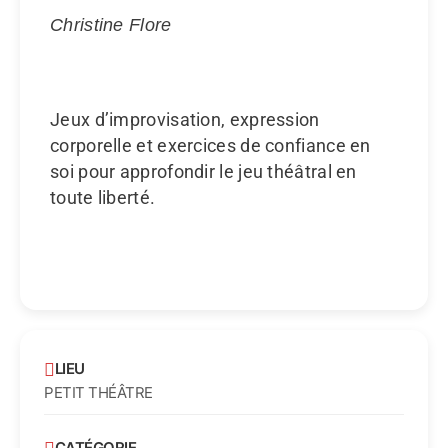
Christine Flore
Jeux d’improvisation, expression
corporelle et exercices de confiance en
soi pour approfondir le jeu théâtral en
toute liberté.
LIEU
PETIT THÉÂTRE
CATÉGORIE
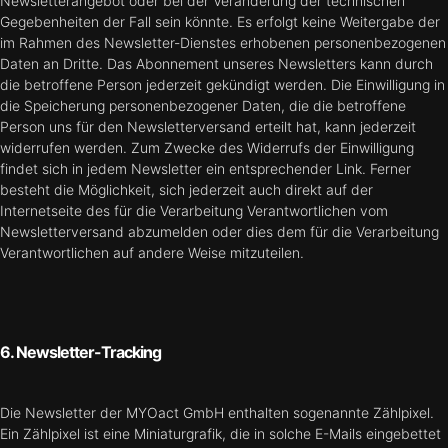
Newsletterangebot oder bei der Veränderung der technischen
Gegebenheiten der Fall sein könnte. Es erfolgt keine Weitergabe der
im Rahmen des Newsletter-Dienstes erhobenen personenbezogenen
Daten an Dritte. Das Abonnement unseres Newsletters kann durch
die betroffene Person jederzeit gekündigt werden. Die Einwilligung in
die Speicherung personenbezogener Daten, die die betroffene
Person uns für den Newsletterversand erteilt hat, kann jederzeit
widerrufen werden. Zum Zwecke des Widerrufs der Einwilligung
findet sich in jedem Newsletter ein entsprechender Link. Ferner
besteht die Möglichkeit, sich jederzeit auch direkt auf der
Internetseite des für die Verarbeitung Verantwortlichen vom
Newsletterversand abzumelden oder dies dem für die Verarbeitung
Verantwortlichen auf andere Weise mitzuteilen.
6. Newsletter-Tracking
Die Newsletter der MYOact GmbH enthalten sogenannte Zählpixel.
Ein Zählpixel ist eine Miniaturgrafik, die in solche E-Mails eingebettet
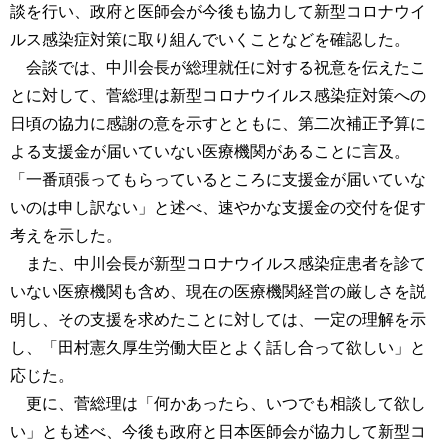
談を行い、政府と医師会が今後も協力して新型コロナウイ
ルス感染症対策に取り組んでいくことなどを確認した。
会談では、中川会長が総理就任に対する祝意を伝えたこ
とに対して、菅総理は新型コロナウイルス感染症対策への
日頃の協力に感謝の意を示すとともに、第二次補正予算に
よる支援金が届いていない医療機関があることに言及。
「一番頑張ってもらっているところに支援金が届いていな
いのは申し訳ない」と述べ、速やかな支援金の交付を促す
考えを示した。
また、中川会長が新型コロナウイルス感染症患者を診て
いない医療機関も含め、現在の医療機関経営の厳しさを説
明し、その支援を求めたことに対しては、一定の理解を示
し、「田村憲久厚生労働大臣とよく話し合って欲しい」と
応じた。
更に、菅総理は「何かあったら、いつでも相談して欲し
い」とも述べ、今後も政府と日本医師会が協力して新型コ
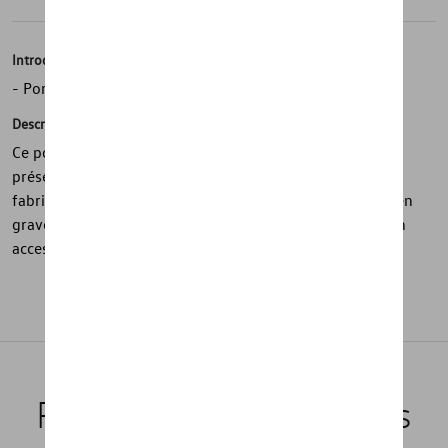
Introduction
- Porte-clés avec décapsuleur au design Coccinelle
Description
Ce porte-clés avec décapsuleur en forme de Coccinelle
présente une vue avant de la Kever en bleu clair. Il est
fabriqué en acier et comporte une inscription Volkswagen
gravée. Avec ses dimensions de 85 x 55 x 5 mm, c’est un
accessoire pratique et élégant.
Produits recommandés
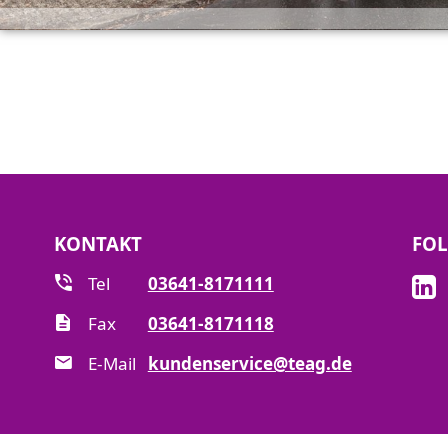
KONTAKT
FOL
Tel
03641-8171111
Fax
03641-8171118
E-Mail
kundenservice@teag.de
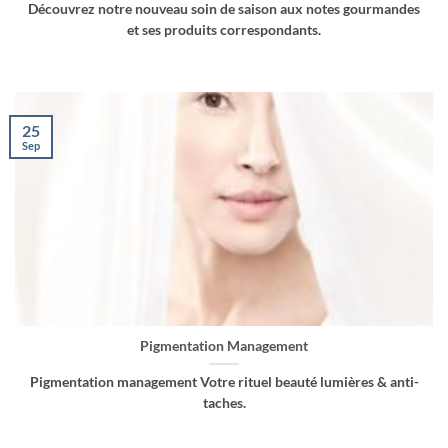
Découvrez notre nouveau soin de saison aux notes gourmandes
et ses produits correspondants.
25
Sep
Pigmentation Management
Pigmentation management Votre rituel beauté lumières & anti-
taches.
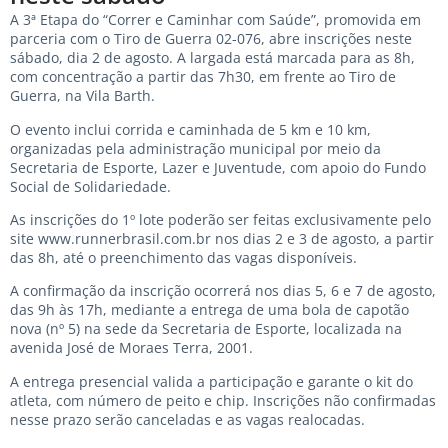
A 3ª Etapa do “Correr e Caminhar com Saúde”, promovida em
parceria com o Tiro de Guerra 02-076, abre inscrições neste
sábado, dia 2 de agosto. A largada está marcada para as 8h,
com concentração a partir das 7h30, em frente ao Tiro de
Guerra, na Vila Barth.
O evento inclui corrida e caminhada de 5 km e 10 km,
organizadas pela administração municipal por meio da
Secretaria de Esporte, Lazer e Juventude, com apoio do Fundo
Social de Solidariedade.
As inscrições do 1º lote poderão ser feitas exclusivamente pelo
site
www.runnerbrasil.com.br
nos dias 2 e 3 de agosto, a partir
das 8h, até o preenchimento das vagas disponíveis.
A confirmação da inscrição ocorrerá nos dias 5, 6 e 7 de agosto,
das 9h às 17h, mediante a entrega de uma bola de capotão
nova (nº 5) na sede da Secretaria de Esporte, localizada na
avenida José de Moraes Terra, 2001.
A entrega presencial valida a participação e garante o kit do
atleta, com número de peito e chip. Inscrições não confirmadas
nesse prazo serão canceladas e as vagas realocadas.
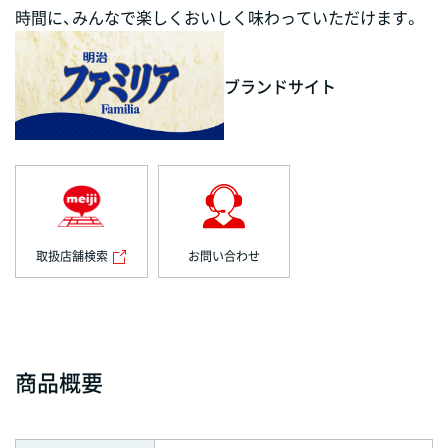
時間に、みんなで楽しくおいしく味わっていただけます。
ブランドサイト
取扱店舗検索
お問い合わせ
商品概要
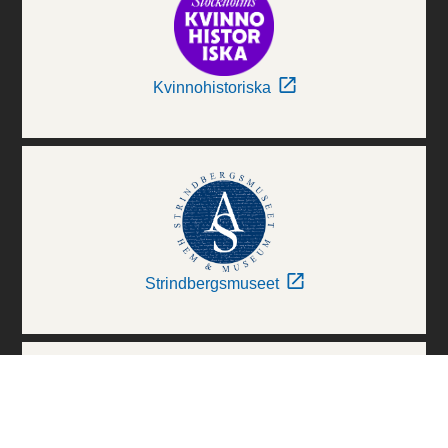
Kvinnohistoriska
Strindbergsmuseet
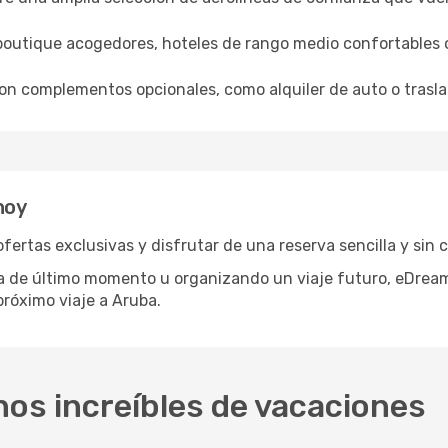
boutique acogedores, hoteles de rango medio confortables o 
con complementos opcionales, como alquiler de auto o trasla
hoy
fertas exclusivas y disfrutar de una reserva sencilla y sin 
 de último momento u organizando un viaje futuro, eDreams
próximo viaje a Aruba.
nos increíbles de vacaciones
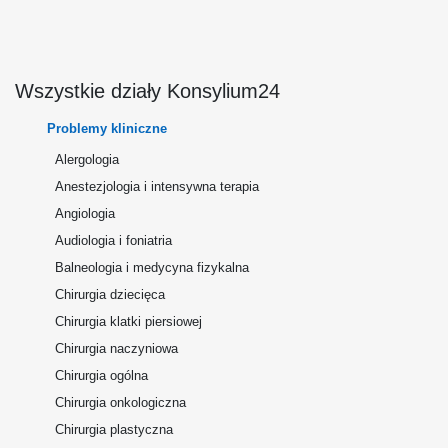
Wszystkie działy Konsylium24
Problemy kliniczne
Alergologia
Anestezjologia i intensywna terapia
Angiologia
Audiologia i foniatria
Balneologia i medycyna fizykalna
Chirurgia dziecięca
Chirurgia klatki piersiowej
Chirurgia naczyniowa
Chirurgia ogólna
Chirurgia onkologiczna
Chirurgia plastyczna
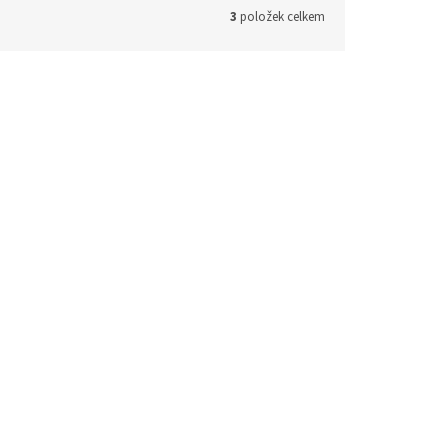
3
položek celkem
9,90 Kč
39,90 Kč
–25 %
–25 %
Zimní teplákovina - Krokodýl
em
(>5 ks)
Skladem
(>5 ks)
 košíku
29,90 Kč
Do košíku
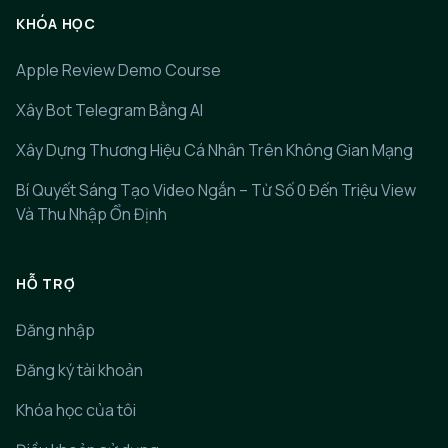
KHÓA HỌC
Apple Review Demo Course
Xây Bot Telegram Bằng AI
Xây Dựng Thương Hiệu Cá Nhân Trên Không Gian Mạng
Bí Quyết Sáng Tạo Video Ngắn – Từ Số 0 Đến Triệu View
Và Thu Nhập Ổn Định
HỖ TRỢ
Đăng nhập
Đăng ký tài khoản
Khóa học của tôi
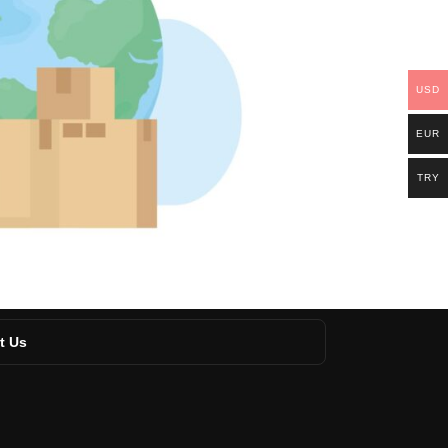
USD
EUR
TRY
t Us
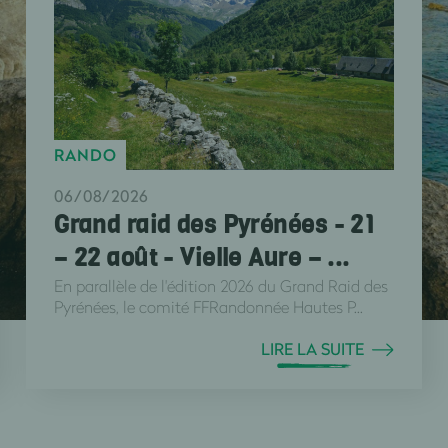
RANDO
06/08/2026
Grand raid des Pyrénées - 21
– 22 août - Vielle Aure – ...
En parallèle de l'édition 2026 du Grand Raid des
Pyrénées, le comité FFRandonnée Hautes P...
LIRE LA SUITE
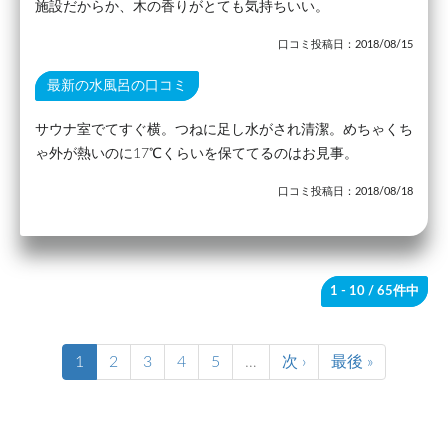
施設だからか、木の香りがとても気持ちいい。
口コミ投稿日：2018/08/15
最新の水風呂の口コミ
サウナ室でてすぐ横。つねに足し水がされ清潔。めちゃくち
ゃ外が熱いのに17℃くらいを保ててるのはお見事。
口コミ投稿日：2018/08/18
1 - 10
/ 65件中
1
2
3
4
5
…
次 ›
最後 »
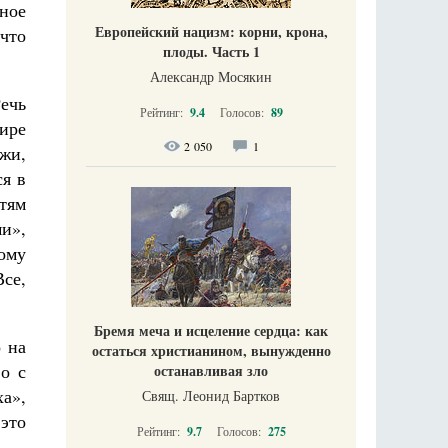
ное
Европейский нацизм: корни, крона,
 что
плоды. Часть 1
Александр Мосякин
Речь
Рейтинг:
9.4
Голосов:
89
мире
2 050
1
лжи,
ся в
тям
и»,
тому
се,
Бремя меча и исцеление сердца: как
о на
остаться христианином, вынужденно
во с
останавливая зло
а»,
Свящ. Леонид Бартков
 это
Рейтинг:
9.7
Голосов:
275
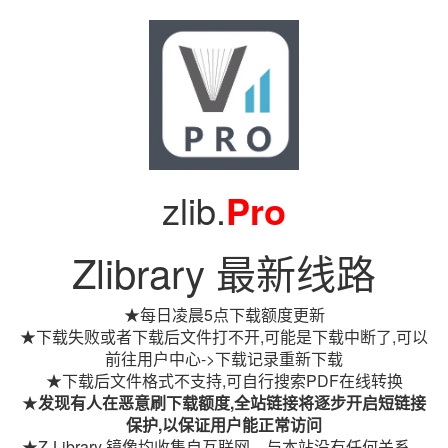
zlib.
Pro
Zlibrary 最新线路
★每日凌晨5点下载额度更新
★下载失败或者下载后文件打不开,可能是下载中断了,可以
前往用户中心->下载记录重新下载
★下载后文件格式不支持,可自行搜索PDF在线转换
★
发现有人在恶意刷下载额度,全站链接将逐步开启短链接
保护,以保证用户能正常访问
★Z-Library 镜像均收集自互联网，与本站没有任何关系。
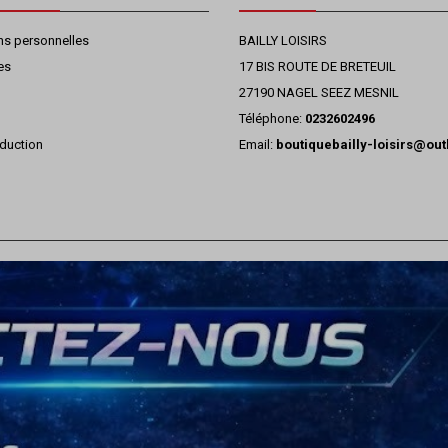
ns personnelles
BAILLY LOISIRS
es
17 BIS ROUTE DE BRETEUIL
27190 NAGEL SEEZ MESNIL
Téléphone:
0232602496
duction
Email:
boutiquebailly-loisirs@ou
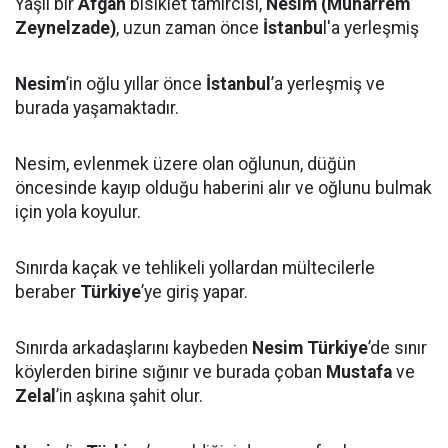
Yaşlı bir
Afgan
bisiklet tamircisi,
Nesim (Muharrem
Zeynelzade)
, uzun zaman önce
İstanbu
l'a yerleşmiş
Nesim
’in oğlu yıllar önce
İstanbul
’a yerleşmiş ve
burada yaşamaktadır.
Nesim, evlenmek üzere olan oğlunun, düğün
öncesinde kayıp olduğu haberini alır ve oğlunu bulmak
için yola koyulur.
Sınırda kaçak ve tehlikeli yollardan mültecilerle
beraber
Türkiye
’ye giriş yapar.
Sınırda arkadaşlarını kaybeden
Nesim
Türkiye
’de sınır
köylerden birine sığınır ve burada çoban
Mustafa
ve
Zelal
’in aşkına şahit olur.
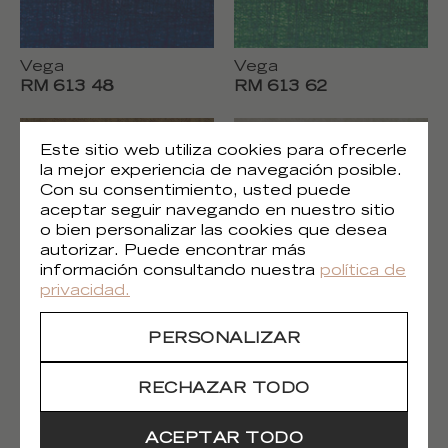
Vega
Vega
RM 613 48
RM 613 62
Este sitio web utiliza cookies para ofrecerle
la mejor experiencia de navegación posible.
Con su consentimiento, usted puede
aceptar seguir navegando en nuestro sitio
o bien personalizar las cookies que desea
autorizar. Puede encontrar más
información consultando nuestra
política de
privacidad.
Vega
Vega
PERSONALIZAR
RM 613 67
RM 613 80
RECHAZAR TODO
ACEPTAR TODO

### [The problem]
Return each line of the records that contains the word "Daten".

### [Response to the task]
Daten an Dritte. Das Abonnement unseres Newsletters kann durch
die Speicherung personenbezogener Daten, die die betroffene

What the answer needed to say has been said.